À l’instigation de plusieurs réformateurs, dont Calvin, et sur le conseil de ses ministres, Édouard VI accorde aux protestants du continent la liberté de pratiquer le culte hors de l’Église d’Angleterre. Par charte royale, le 24 juillet 1550, il fonde l’Église des étrangers et nomme les premiers pasteurs. Dès octobre, les francophones acquièrent un temple à Threadneedle Street, tandis que les flamands et les germanophones, qui ont aussi deux pasteurs, demeurent à Austin Friars. L’EPFL et l’Église néerlandaise (Dutch Church) sont les deux personnes morales issues de la charte de 1550.
Le nombre de Français à Londres, et la taille de sa congrégation, atteint son maximum au XVIIIe siècle lors du Refuge. On estime que 5 % de la population actuelle du Royaume-Uni a une ascendance huguenote.
Dès l’été 1940, l’Église s’engage aux côtés du général de Gaulle et devient le principal point de ralliement des protestants de la France libre. Le pasteur Frank Christol est nommé aumônier protestant des Forces françaises libres (FFL). Le mensuel, Le Lien, se transforme en « organe protestant de la France combattante » distribué aux protestants des FFL sur tous les fronts. Pendant la guerre, l’EPFL dénombre parmi ses membres sept morts civils et quatorze morts militaires, dont Jacques-Henri Schloesing, compagnon de la Libération.
Le temple actuel a été classé monument historique. En août 2017, Historic England l’a promu au grade II, c’est-à-dire parmi les 8 % des bâtiments anglais classés les plus importants. L’édifice abrite également une bibliothèque de 1 400 volumes, dont les plus anciens datent du XVe siècle, et des archives de grande valeur historique.

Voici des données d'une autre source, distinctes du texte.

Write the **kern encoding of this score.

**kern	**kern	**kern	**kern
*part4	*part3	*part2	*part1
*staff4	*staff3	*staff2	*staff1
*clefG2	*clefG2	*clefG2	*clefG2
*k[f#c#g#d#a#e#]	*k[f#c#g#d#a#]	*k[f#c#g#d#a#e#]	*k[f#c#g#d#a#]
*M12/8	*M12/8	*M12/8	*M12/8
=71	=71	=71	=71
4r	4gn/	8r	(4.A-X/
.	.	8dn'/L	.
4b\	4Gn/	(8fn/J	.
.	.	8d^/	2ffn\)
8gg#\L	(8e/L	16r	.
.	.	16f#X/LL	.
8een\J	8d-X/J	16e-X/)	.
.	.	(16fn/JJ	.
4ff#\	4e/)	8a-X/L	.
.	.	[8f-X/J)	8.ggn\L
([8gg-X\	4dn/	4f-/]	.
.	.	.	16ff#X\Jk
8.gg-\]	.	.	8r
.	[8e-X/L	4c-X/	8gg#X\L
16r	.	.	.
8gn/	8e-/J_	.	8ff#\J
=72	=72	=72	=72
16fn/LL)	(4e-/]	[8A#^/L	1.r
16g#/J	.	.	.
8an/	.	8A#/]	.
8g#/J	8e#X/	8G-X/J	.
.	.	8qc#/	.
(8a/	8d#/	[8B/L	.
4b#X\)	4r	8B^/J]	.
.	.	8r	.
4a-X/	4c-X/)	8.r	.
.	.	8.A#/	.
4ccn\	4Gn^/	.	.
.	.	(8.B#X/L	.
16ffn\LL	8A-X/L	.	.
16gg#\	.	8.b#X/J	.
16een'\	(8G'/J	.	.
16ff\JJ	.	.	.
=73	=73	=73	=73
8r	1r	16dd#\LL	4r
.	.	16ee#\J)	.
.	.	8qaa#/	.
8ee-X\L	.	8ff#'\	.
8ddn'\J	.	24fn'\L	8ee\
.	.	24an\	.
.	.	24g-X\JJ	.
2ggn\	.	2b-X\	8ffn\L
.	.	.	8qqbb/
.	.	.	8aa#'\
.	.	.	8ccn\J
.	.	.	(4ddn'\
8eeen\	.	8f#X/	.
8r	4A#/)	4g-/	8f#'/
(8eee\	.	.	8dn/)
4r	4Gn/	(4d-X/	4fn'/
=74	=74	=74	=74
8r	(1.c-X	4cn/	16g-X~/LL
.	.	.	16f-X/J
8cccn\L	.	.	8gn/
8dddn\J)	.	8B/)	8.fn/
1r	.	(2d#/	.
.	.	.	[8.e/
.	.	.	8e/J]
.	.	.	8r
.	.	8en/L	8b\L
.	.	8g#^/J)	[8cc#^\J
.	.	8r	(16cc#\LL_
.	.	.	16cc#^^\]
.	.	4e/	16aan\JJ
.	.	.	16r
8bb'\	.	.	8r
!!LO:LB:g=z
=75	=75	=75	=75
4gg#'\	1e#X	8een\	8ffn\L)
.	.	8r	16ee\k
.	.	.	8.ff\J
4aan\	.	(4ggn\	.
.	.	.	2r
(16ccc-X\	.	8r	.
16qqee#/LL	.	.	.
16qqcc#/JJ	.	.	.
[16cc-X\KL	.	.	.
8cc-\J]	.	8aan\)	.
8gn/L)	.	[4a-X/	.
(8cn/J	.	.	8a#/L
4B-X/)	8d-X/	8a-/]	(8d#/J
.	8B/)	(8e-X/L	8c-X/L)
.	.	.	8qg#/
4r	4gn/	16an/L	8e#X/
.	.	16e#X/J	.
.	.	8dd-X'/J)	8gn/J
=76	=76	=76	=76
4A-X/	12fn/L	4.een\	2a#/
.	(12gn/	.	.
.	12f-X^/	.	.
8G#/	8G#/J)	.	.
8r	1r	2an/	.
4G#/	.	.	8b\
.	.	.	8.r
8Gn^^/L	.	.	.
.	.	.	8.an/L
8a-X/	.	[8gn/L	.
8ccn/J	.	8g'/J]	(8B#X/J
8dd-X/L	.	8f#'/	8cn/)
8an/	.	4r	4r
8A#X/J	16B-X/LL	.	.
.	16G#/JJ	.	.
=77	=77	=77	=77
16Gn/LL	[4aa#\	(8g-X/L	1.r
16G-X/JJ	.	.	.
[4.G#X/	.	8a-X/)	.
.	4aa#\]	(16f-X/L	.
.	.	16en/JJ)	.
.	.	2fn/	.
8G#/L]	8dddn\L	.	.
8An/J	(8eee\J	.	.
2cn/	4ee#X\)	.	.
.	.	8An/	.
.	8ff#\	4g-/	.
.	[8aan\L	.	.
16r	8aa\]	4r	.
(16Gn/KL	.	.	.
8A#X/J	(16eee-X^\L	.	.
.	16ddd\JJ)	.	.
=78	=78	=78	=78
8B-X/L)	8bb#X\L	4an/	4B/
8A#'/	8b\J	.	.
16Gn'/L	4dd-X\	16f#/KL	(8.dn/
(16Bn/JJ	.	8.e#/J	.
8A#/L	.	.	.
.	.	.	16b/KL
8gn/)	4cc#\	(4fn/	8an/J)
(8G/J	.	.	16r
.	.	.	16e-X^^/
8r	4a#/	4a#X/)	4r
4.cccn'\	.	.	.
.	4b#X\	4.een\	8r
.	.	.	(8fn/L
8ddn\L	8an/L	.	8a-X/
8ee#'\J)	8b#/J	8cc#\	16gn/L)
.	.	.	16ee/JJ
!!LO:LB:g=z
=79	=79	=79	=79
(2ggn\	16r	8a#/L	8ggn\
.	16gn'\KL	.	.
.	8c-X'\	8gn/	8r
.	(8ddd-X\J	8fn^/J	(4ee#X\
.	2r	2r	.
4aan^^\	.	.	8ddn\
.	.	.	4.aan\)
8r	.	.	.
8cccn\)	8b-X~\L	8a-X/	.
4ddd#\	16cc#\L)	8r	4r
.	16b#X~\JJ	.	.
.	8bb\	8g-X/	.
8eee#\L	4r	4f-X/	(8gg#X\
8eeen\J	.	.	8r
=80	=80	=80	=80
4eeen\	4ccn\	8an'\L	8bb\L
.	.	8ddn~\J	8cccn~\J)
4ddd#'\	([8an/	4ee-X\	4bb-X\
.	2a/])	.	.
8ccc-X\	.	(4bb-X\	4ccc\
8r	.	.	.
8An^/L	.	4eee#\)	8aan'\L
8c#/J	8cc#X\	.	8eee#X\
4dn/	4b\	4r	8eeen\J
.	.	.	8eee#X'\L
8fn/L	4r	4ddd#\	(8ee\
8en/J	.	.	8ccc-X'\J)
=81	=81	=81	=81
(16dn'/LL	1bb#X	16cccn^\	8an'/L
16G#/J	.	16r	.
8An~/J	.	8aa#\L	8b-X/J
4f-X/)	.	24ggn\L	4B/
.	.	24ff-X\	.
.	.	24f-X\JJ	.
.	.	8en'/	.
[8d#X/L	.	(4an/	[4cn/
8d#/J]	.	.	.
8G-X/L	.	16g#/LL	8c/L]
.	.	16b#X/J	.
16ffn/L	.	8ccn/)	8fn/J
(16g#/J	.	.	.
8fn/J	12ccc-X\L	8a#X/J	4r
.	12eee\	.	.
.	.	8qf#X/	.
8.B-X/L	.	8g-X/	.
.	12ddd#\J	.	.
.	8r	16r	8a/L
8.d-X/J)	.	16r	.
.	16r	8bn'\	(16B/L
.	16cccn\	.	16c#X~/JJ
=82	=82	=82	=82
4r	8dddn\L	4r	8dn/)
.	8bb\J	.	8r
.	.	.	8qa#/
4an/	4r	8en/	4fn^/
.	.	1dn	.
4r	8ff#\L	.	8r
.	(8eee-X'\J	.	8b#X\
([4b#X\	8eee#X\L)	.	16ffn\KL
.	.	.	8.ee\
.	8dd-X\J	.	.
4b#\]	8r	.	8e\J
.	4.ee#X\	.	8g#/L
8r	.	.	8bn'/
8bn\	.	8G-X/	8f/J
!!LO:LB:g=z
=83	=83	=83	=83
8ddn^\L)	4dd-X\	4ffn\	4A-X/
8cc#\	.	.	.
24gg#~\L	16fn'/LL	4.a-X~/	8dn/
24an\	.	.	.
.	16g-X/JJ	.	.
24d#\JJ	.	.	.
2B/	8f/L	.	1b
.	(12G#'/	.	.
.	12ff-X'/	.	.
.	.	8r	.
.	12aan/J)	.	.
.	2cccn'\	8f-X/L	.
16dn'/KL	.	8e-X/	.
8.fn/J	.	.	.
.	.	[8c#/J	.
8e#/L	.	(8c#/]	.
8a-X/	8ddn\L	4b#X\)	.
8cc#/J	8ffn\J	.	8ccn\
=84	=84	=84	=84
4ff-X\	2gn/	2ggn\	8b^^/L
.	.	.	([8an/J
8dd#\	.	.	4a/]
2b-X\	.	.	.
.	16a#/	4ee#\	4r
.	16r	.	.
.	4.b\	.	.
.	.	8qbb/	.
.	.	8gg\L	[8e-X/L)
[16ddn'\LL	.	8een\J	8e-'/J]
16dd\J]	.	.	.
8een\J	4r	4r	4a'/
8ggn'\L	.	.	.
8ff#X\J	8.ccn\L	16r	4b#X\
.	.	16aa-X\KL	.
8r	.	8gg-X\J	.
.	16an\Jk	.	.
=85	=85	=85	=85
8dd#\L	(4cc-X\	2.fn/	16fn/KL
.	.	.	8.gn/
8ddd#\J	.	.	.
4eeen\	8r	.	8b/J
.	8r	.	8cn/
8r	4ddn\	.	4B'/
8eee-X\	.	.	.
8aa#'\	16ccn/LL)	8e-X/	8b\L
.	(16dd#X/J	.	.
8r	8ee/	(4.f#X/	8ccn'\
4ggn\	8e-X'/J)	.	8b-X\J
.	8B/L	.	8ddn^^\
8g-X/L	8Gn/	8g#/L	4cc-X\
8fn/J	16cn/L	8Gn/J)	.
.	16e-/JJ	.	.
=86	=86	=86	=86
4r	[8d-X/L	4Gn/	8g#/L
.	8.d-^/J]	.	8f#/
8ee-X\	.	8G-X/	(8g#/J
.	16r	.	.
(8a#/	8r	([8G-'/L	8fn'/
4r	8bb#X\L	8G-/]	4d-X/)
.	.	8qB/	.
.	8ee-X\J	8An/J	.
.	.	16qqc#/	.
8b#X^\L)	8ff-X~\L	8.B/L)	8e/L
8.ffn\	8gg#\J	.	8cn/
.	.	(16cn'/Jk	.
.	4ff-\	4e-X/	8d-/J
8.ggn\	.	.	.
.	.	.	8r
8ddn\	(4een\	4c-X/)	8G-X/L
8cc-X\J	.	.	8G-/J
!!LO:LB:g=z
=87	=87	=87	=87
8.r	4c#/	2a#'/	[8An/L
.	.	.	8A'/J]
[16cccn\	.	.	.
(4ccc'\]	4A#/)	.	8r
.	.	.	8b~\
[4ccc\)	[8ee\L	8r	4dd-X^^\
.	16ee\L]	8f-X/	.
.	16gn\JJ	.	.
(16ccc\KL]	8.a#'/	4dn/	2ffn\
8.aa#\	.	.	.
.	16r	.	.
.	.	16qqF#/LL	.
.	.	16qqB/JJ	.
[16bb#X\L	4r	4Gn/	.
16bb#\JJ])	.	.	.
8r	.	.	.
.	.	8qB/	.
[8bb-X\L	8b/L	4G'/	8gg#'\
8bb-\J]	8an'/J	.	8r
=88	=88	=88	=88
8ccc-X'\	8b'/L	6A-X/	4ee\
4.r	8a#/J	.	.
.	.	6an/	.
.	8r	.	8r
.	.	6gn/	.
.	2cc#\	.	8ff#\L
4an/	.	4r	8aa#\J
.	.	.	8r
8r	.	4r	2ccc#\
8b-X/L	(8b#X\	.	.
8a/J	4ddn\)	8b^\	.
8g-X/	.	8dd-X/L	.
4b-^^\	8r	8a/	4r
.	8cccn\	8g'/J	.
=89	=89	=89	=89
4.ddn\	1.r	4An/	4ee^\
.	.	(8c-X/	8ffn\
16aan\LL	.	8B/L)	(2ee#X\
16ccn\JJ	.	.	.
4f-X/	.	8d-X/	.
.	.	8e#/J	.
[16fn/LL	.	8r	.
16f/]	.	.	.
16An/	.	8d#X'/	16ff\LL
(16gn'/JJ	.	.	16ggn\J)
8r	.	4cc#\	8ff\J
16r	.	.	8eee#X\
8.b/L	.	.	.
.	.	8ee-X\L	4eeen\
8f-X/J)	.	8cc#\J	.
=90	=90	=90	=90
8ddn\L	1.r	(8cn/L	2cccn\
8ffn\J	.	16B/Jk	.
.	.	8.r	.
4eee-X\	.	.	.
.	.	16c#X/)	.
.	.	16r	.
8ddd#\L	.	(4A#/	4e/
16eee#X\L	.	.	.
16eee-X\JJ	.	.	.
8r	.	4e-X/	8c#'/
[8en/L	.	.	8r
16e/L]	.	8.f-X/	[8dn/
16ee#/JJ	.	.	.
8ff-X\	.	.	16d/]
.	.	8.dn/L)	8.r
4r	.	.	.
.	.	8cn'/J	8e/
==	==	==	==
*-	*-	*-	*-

L’EPFL en est maintenant à son 72e pasteur. Leur nomination reste soumise à l’approbation de la Couronne. Stéphane Desmarais, pasteur de l’EPUdF, est depuis l’été 2103, pasteur de Soho. Il assure la plupart des cultes dominicaux durant l’année et l’animation spirituelle de la communauté. En août, il est remplacé, afin de garder les portes de l’église ouvertes. Il participe chaque mois aux rencontres œcuméniques avec les ministres du culte de Westminster.